Journaliste disparu au Mali : la vidéo d'Olivier Dubois "n'est pas accompagnée de la mise en scène classique", souligne le spécialiste Vincent Hugeux
Le journaliste français Olivier Dubois affirme qu'il a été kidnappé début avril au Mali par des jihadistes affiliés à Al-Qaïda, dans une vidéo à la provenance indéterminée circulant sur les réseaux sociaux, mercredi 5 mai.
Après la disparition du journaliste Olivier Dubois, l'hypothèse d'un enlèvement par le GSIM, le Groupe de soutien à l'islam et aux musulmans au Mali, est "hautement probable", a déclaré mercredi 5 mai sur franceinfo Vincent Hugeux, journaliste spécialiste du continent africain. Le GSIM est cité par Olivier Dubois dans la vidéo publiée ce mercredi sur les réseaux sociaux. Toutefois, "on ne peut pas écarter l'hypothèse à ce stade qu'il s'agisse d'un groupe autonome qui aurait pour ambition, d'une certaine manière, de 'revendre' un otage", estime Vincent Hugeux, notamment parce que la vidéo "n'est pas accompagnée de la mise en scène classique".
franceinfo : Un enlèvement par le Groupe de soutien à l'islam et aux musulmans (GSIM) ça vous parait crédible ?
Vincent Hugeux : C'est une hypothèse hautement probable, mais à ce stade, il n'y a pas de certitude sur le fait qu'Olivier Dubois serait détenu par le GSIM. J'attire votre attention sur le fait que cette vidéo très brève n'est pas accompagnée de la mise en scène classique. Il n'y a pas de drapeau.
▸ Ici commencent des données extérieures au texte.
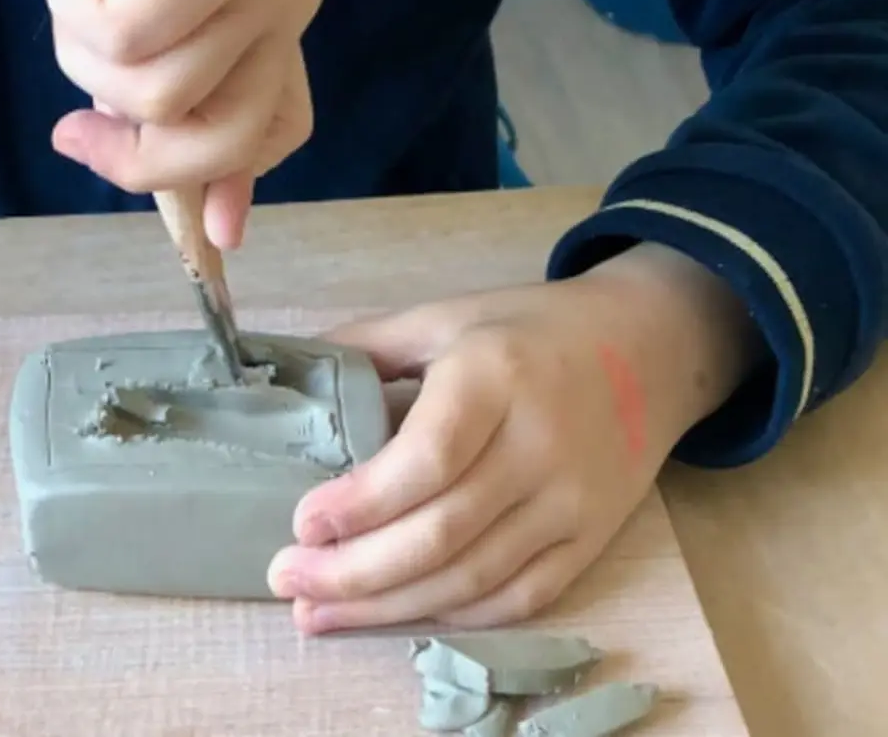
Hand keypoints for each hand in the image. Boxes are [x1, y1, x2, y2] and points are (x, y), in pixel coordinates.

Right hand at [16, 0, 325, 247]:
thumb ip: (155, 79)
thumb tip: (182, 192)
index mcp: (273, 10)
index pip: (279, 122)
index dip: (239, 181)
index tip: (218, 236)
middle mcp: (285, 0)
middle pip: (222, 138)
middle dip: (132, 157)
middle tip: (72, 135)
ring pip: (154, 93)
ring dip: (81, 43)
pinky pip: (122, 35)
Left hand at [267, 244, 765, 632]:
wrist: (648, 349)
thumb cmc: (530, 330)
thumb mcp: (446, 316)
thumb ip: (366, 345)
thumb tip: (283, 379)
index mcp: (495, 377)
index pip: (427, 459)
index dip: (361, 502)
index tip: (302, 522)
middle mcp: (539, 444)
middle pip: (444, 533)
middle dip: (355, 571)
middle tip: (288, 580)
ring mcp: (573, 500)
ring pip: (474, 578)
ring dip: (389, 607)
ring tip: (320, 612)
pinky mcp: (592, 538)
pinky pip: (520, 596)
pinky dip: (453, 614)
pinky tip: (397, 614)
On ne voit pas d'inscriptions en arabe défiler au bas de l'écran. À l'évidence, elle n'a pas été faite de manière clandestine, donc si elle est parvenue à ses destinataires, c'est que ceux qui détiennent aujourd'hui Olivier Dubois l'ont vraisemblablement souhaité. On ne peut pas écarter l'hypothèse à ce stade qu'il s'agisse d'un groupe autonome qui aurait pour ambition, d'une certaine manière, pardonnez la trivialité du propos, de "revendre" un otage à la valeur marchande supposée très élevée à un groupement qui, lui, serait motivé par des soucis idéologiques. C'est une pratique qui est relativement courante. Si vous êtes le patron d'un petit groupe de caïds crapuleux qui fait dans le trafic d'armes, le trafic d'êtres humains, voire le trafic de drogue et d'otages, vous pouvez espérer un retour sur investissement rapide et substantiel.
Quel est ce groupe GSIM qui est cité par le journaliste français comme son ravisseur ?
Le GSIM, c'est donc le Groupe de soutien à l'islam et aux musulmans qui est parfois désigné sous l'acronyme Jnim, la version arabe du même groupe. Vous avez donc deux grandes nébuleuses actives au Sahel : la nébuleuse Al-Qaïda, dont relève précisément ce GSIM et la nébuleuse État islamique. Le GSIM a pour patron un certain Iyad Ag Ghali, un Touareg malien qui avait déjà été très actif lors de la descente depuis le grand nord malien de 2013, qui a été enrayé à l'époque par l'opération Serval.
"Selon toute vraisemblance, Olivier Dubois espérait obtenir entretien avec un haut responsable du GSIM."
Vincent Hugeux, journaliste spécialiste du continent africainà franceinfo
Olivier Dubois est tout sauf un aventurier mu par je ne sais quelle pulsion. Non seulement il est établi au Mali depuis 2015, mais avant même de s'y installer à demeure, il avait déjà accompli plusieurs reportages dans cette région du monde.
Il faut souligner qu'en ce moment, les autorités maliennes discutent avec certains groupes djihadistes. Le GSIM en fait-il partie ?
Non. Si vous vous en tenez à la doctrine française, qui a été réitérée très récemment par Emmanuel Macron, il y a une ligne de fracture parfaitement claire entre, je dirais, les djihadistes accidentels ou du moins fréquentables, et ceux qui ne le sont pas. Très clairement, pour Paris, Iyad Ag Ghali reste l'ennemi public numéro 1, il est une cible identifiée comme telle. Là où il y a divergence entre Paris et ses alliés maliens, c'est sur le fait que la katiba Macina, peut faire partie des interlocuteurs selon Bamako. Cette katiba est un groupement affilié à Iyad Ag Ghali mais qui est essentiellement constituée de peuls, l'une des grandes ethnies dominante de la région, et qui est menée par Amadou Koufa. Récemment, il y a eu une initiative qui a été prise par des émissaires pour essayer d'instaurer un dialogue minimal avec précisément Amadou Koufa. Mais vu de Paris, ça reste aujourd'hui officiellement intolérable.